Let $\left\{P_{n}\right\}_{n=0}^{\infty}$ be the sequence of monic polynomials of degree $n$ orthogonal on the interval $[-1,1]$ with respect to the weight function $w$.

Prove that each $P_{n}$ has $n$ distinct zeros in the interval $(-1,1)$.
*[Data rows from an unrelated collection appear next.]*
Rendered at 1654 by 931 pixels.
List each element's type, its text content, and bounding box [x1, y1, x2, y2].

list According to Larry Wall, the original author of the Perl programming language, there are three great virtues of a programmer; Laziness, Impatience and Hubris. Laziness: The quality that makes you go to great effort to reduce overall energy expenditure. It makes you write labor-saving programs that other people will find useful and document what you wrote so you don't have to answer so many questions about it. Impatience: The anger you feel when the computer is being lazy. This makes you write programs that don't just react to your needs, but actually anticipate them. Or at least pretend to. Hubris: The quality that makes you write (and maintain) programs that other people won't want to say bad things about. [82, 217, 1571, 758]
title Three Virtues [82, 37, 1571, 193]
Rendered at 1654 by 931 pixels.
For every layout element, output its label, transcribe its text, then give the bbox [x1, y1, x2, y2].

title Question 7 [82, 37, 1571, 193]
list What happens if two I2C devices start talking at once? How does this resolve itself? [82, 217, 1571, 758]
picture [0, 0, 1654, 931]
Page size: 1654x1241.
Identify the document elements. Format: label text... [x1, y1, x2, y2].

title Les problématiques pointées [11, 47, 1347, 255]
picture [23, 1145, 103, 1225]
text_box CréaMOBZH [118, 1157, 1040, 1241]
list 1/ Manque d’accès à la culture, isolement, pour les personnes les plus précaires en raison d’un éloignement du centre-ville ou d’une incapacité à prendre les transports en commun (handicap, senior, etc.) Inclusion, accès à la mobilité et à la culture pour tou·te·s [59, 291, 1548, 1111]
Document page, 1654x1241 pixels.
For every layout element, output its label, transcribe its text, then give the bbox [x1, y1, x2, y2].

Let $P_{0}(x)=1, P_{1}(x)=x-a_{1}$, and let $P_{n}$ satisfy the following three-term recurrence relation:

$$P_{n}(x)=\left(x-a_{n}\right) P_{n-1}(x)-b_{n}^{2} P_{n-2}(x), \quad n \geqslant 2$$

Set

$$A_{n}=\left[\begin{array}{ccccc} a_{1} & b_{2} & 0 & \cdots & 0 \\ b_{2} & a_{2} & b_{3} & \ddots & \vdots \\ 0 & \ddots & \ddots & \ddots & 0 \\ \vdots & \ddots & b_{n-1} & a_{n-1} & b_{n} \\ 0 & \cdots & 0 & b_{n} & a_{n} \end{array}\right]$$

Prove that $P_{n}(x)=\operatorname{det}\left(x I-A_{n}\right), n \geqslant 1$, and deduce that all the eigenvalues of $A_{n}$ are distinct and reside in $(-1,1)$.